Song You Need: Noname at her reflective best
Hear “namesake” from the rapper’s long-awaited new album Sundial.
The FADER’s “Songs You Need” are the tracks we can’t stop playing. Check back every day for new music and follow along on our Spotify playlist.
When an artist reflects on their own shortcomings or those of the world around them, most usually choose to do so in a way that's approachable and easily consumable. This has never been of much interest to Noname, her public statements, or art. As her career progressed across three albums — Telefone, Room 25, and now Sundial, released last week — Noname showcases her inadequacies with plush jazz-rap and a unique flow that turns syllables into a Gordian Knot of love, sex, politics, and career anxieties.
Noname's method of reflection and that of one of her most popular contemporaries was apparent during a brief firestorm in 2021. J. Cole, long heralded as a rapper's rapper with a conscious heart, shared a song called "Snow on the Bluff" which criticized Noname for adopting a condescending tone in her tweets about politics and police brutality. J Cole's defensive, strangely slighted verse was criticized; Noname responded with "Song 33" and then apologized. She had allowed an outsider to dictate the terms of her reflection, a mistake she has not repeated since.

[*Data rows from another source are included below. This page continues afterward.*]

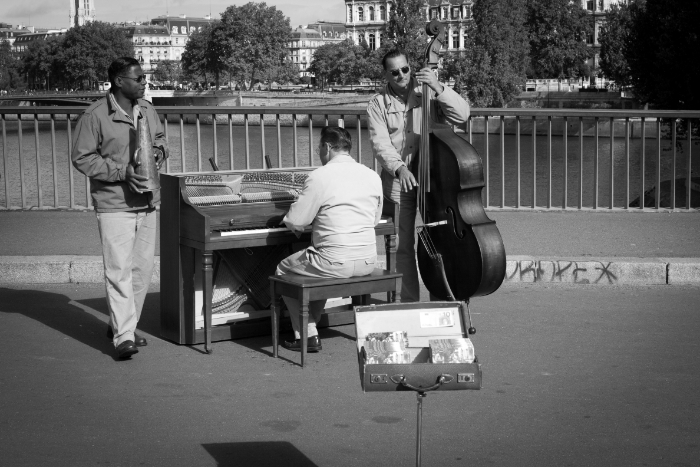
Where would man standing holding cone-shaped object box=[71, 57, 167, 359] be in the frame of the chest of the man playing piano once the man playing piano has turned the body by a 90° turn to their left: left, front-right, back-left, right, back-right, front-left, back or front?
front-right

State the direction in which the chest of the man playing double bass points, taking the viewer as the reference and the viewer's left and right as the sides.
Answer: facing the viewer and to the right of the viewer

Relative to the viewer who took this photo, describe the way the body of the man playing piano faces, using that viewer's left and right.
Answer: facing away from the viewer and to the left of the viewer

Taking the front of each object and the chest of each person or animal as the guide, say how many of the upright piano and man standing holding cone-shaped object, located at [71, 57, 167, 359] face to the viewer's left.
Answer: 0

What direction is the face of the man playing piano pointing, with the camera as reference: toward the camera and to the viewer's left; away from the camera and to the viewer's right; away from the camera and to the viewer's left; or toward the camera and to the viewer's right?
away from the camera and to the viewer's left

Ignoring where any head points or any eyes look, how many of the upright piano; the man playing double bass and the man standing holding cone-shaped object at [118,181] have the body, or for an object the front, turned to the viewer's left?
0

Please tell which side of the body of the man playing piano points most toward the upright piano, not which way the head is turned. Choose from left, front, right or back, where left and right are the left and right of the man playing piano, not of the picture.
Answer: front

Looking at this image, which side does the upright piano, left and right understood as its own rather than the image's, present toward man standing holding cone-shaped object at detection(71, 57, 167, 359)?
right

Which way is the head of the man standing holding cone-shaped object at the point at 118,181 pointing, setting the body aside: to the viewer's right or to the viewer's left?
to the viewer's right

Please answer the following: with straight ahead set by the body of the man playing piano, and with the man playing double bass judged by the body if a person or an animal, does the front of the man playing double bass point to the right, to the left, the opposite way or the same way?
the opposite way
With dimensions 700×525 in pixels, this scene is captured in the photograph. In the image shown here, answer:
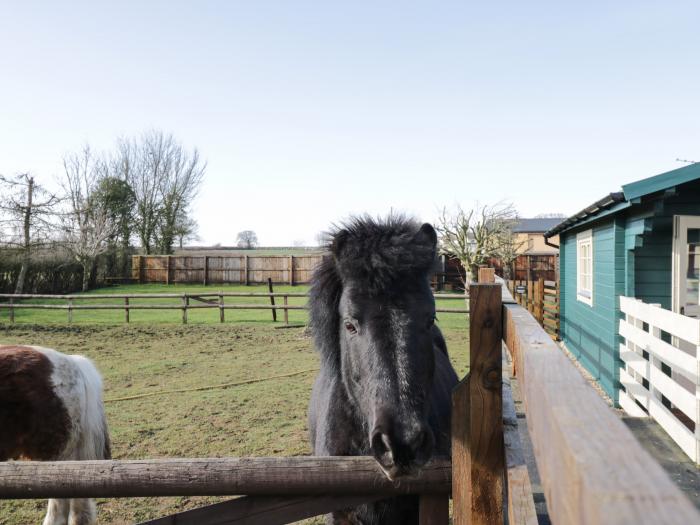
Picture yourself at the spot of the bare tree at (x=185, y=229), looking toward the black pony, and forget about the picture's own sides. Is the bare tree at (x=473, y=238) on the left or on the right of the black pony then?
left

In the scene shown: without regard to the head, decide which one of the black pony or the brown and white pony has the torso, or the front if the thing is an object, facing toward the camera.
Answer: the black pony

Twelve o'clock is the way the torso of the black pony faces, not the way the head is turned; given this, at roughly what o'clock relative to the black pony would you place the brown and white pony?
The brown and white pony is roughly at 4 o'clock from the black pony.

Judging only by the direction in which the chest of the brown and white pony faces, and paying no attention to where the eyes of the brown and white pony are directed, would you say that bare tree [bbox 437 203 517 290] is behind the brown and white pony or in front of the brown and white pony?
behind

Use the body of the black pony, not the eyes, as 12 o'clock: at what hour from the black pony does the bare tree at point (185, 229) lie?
The bare tree is roughly at 5 o'clock from the black pony.

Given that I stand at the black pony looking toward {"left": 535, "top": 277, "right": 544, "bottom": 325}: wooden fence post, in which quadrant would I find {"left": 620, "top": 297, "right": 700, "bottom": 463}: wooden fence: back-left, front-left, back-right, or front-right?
front-right

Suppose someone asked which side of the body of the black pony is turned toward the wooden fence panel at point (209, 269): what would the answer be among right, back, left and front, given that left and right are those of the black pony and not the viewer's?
back

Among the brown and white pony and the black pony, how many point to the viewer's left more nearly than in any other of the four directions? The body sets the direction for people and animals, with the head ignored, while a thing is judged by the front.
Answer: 1

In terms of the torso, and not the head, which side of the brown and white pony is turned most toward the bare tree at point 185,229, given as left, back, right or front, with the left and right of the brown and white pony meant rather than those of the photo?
right

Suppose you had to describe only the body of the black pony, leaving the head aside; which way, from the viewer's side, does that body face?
toward the camera

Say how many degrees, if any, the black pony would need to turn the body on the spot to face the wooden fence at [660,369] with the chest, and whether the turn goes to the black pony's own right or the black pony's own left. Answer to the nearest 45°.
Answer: approximately 135° to the black pony's own left

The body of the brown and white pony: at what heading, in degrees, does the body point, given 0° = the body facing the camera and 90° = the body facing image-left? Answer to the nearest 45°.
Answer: approximately 90°

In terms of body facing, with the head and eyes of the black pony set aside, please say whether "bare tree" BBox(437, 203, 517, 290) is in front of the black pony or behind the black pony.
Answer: behind
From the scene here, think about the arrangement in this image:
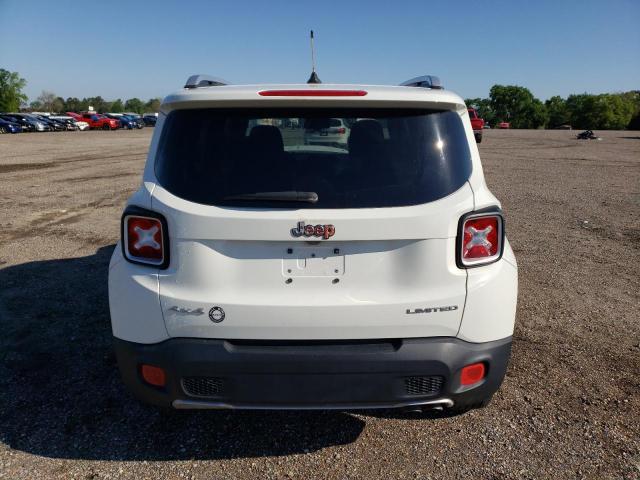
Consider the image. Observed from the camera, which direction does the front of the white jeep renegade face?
facing away from the viewer

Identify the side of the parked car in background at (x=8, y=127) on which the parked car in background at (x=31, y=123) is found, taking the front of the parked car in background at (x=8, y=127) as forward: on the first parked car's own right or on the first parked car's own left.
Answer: on the first parked car's own left

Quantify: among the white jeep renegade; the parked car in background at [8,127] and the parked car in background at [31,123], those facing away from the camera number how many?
1

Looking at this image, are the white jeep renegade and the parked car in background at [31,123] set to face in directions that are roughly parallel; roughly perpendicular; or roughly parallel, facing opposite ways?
roughly perpendicular

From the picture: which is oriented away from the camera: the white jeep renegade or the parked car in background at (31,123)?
the white jeep renegade

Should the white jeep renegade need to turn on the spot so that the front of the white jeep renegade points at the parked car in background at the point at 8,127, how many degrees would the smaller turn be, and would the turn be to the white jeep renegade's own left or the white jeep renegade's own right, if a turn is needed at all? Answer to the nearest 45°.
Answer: approximately 45° to the white jeep renegade's own left

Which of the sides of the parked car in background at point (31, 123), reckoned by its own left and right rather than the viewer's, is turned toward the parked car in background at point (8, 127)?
right

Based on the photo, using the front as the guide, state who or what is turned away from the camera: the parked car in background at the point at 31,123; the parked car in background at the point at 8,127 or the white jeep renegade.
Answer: the white jeep renegade
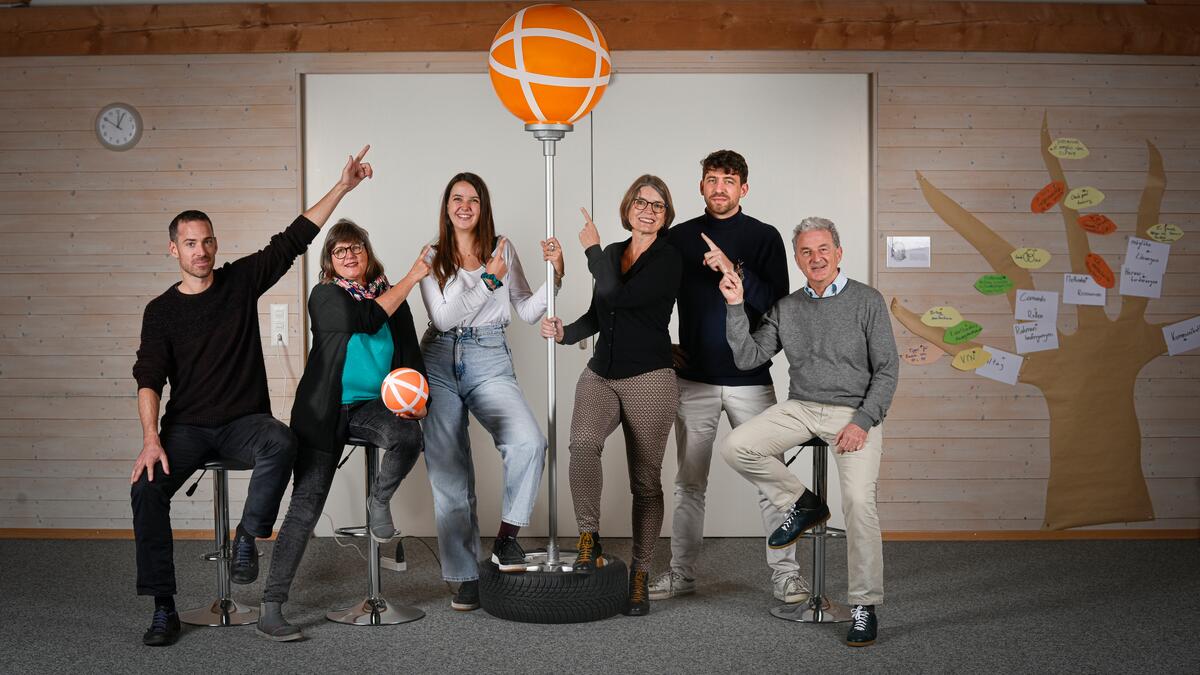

"namesake" is one of the best songs on Sundial because of how pure and vibrant Noname's contemplation is. Her first verse offers a way out of a collapsing civilization — communes built on friendship, trust, and education. Then, she analyzes why this will likely never happen with a wry smile that would make The Coup proud: it's nice to have money. Distractions like celebrity billionaires and the Super Bowl are hard to resist. Coachella, which Noname raps about playing after saying she would boycott the festival, gets a nod. A rebuttal to anyone who considers her political rap to be alienating or stuffy, "namesake" peers into the deep roots of hypocrisy in us all and looks clearly at the temptation all around. No one's immune, not even the people who can see it most clearly.